A midi une table m’attend au Hangar Vingt-Sept. Annie a cédé la place à une équipe de femmes rodées au service du déjeuner. J’opte pour le menu complet : buffet d’entrées, andouillette sauce aux cèpes avec frites et dessert en libre-service, avec un quart de vin rouge, tout cela pour seulement quinze euros quatre-vingt-dix. Le Hangar Vingt-Sept est vite complet, des camionneurs, des ouvriers du port, des employés d’ailleurs. Mon voisin mange avec son ordinateur.

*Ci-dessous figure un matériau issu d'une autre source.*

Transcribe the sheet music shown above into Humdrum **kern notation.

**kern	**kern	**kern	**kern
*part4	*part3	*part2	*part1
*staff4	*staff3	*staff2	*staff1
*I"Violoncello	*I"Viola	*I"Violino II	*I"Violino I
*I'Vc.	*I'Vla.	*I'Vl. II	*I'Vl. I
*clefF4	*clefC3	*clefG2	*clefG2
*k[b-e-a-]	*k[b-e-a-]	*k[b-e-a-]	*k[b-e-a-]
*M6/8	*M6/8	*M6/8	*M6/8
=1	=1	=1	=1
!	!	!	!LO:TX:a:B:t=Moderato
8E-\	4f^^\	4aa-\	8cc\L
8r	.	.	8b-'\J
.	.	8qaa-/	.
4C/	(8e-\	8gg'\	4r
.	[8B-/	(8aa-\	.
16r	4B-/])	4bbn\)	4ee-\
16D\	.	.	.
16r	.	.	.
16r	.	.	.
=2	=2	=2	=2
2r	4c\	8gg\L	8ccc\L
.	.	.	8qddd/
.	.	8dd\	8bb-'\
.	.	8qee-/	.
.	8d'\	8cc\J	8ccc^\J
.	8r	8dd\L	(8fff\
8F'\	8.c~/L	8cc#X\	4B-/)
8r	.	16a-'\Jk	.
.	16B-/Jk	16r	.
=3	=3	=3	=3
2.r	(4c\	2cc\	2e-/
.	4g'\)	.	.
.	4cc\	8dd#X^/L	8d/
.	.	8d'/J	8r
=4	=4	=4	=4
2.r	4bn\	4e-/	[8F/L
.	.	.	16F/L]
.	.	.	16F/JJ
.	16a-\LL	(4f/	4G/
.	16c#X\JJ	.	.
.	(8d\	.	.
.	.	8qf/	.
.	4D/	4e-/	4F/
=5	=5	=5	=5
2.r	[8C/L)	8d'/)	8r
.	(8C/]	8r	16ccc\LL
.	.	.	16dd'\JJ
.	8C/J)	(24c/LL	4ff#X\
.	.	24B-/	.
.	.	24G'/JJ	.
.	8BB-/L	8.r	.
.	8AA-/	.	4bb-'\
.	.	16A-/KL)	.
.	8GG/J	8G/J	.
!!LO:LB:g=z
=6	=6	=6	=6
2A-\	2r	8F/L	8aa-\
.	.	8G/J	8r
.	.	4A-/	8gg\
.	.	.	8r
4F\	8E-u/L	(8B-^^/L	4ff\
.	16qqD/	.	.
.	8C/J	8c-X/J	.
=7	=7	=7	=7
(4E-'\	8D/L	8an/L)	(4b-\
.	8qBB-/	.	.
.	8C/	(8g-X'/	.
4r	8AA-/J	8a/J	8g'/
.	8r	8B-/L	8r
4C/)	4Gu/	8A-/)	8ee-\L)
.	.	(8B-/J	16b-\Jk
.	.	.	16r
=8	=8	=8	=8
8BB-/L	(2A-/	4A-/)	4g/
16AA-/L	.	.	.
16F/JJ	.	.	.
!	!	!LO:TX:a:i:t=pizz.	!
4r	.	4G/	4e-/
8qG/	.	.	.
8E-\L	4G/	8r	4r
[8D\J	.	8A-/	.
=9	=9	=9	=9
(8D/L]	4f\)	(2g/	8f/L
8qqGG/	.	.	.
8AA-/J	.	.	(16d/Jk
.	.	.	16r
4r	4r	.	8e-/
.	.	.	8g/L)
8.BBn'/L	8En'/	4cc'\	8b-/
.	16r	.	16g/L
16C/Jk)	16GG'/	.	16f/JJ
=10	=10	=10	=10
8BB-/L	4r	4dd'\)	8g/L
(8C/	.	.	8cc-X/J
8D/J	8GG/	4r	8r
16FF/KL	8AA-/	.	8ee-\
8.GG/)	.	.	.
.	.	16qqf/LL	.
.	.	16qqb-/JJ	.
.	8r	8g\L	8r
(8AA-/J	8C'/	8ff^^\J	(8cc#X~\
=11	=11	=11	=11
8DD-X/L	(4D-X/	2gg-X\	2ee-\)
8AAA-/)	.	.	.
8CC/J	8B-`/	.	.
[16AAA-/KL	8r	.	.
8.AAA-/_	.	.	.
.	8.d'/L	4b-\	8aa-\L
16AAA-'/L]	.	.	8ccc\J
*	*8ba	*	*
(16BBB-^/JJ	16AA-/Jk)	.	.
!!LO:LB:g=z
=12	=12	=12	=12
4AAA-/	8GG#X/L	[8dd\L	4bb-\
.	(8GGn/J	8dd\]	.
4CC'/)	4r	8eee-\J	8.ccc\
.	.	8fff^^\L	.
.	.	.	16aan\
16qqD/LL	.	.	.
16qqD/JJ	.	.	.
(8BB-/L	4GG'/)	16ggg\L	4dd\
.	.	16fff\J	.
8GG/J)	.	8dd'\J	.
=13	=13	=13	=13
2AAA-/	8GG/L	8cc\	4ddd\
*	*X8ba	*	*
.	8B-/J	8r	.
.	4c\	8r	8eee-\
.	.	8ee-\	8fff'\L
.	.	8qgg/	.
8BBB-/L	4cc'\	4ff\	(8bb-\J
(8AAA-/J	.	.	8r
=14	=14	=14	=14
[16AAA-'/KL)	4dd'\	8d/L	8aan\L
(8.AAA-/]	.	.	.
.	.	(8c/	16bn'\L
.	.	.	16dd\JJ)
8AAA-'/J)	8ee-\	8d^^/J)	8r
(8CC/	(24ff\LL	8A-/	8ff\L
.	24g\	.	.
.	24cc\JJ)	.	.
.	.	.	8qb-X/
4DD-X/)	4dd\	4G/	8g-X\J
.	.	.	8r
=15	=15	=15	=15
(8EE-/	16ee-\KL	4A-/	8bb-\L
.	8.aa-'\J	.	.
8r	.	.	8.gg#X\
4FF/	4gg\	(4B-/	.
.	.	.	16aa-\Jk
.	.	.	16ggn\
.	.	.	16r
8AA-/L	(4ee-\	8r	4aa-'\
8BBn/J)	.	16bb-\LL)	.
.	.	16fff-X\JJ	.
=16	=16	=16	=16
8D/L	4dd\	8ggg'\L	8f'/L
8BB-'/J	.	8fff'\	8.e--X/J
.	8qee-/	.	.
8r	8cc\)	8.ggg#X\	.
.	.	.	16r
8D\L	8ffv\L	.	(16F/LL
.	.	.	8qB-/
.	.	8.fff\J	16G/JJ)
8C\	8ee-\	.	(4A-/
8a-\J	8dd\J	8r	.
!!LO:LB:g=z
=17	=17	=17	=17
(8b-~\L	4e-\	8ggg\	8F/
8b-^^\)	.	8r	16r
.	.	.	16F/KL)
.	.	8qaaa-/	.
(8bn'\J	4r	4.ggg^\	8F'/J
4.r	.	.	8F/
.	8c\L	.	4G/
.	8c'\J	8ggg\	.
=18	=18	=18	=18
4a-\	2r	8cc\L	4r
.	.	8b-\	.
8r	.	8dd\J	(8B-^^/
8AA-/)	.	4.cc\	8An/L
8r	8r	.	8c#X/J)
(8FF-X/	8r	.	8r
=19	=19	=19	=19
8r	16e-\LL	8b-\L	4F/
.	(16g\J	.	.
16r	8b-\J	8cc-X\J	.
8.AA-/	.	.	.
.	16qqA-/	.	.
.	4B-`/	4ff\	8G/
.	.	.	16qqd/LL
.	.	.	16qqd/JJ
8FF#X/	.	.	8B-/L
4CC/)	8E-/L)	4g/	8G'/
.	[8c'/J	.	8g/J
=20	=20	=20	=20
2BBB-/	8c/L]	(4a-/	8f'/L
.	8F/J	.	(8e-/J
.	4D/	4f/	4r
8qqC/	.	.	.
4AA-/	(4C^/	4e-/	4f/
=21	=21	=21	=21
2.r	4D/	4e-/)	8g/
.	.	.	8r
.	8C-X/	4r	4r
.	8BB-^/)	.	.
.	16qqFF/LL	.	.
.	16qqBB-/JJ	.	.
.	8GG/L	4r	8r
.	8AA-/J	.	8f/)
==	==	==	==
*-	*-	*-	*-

Pour rentrer j’attends le bus Illico numéro Un à l’arrêt Air Liquide et à quatorze heures pile je m’installe au soleil à la terrasse du Bistro du Gabut où mon café et mon verre d’eau ne mettent pas trente secondes à m’être livrés.
                                                                        *
« Mon lit n’est pas fait, j’te préviens, et y a du bordel partout », entends-je ma voisine dire à l’homme qu’elle ramène chez elle à onze heures du soir ce dimanche. Une fois la porte fermée je n’entends plus rien, hormis les aboiements de son chien, un petit modèle qui gueule dès qu’il y a un imprévu.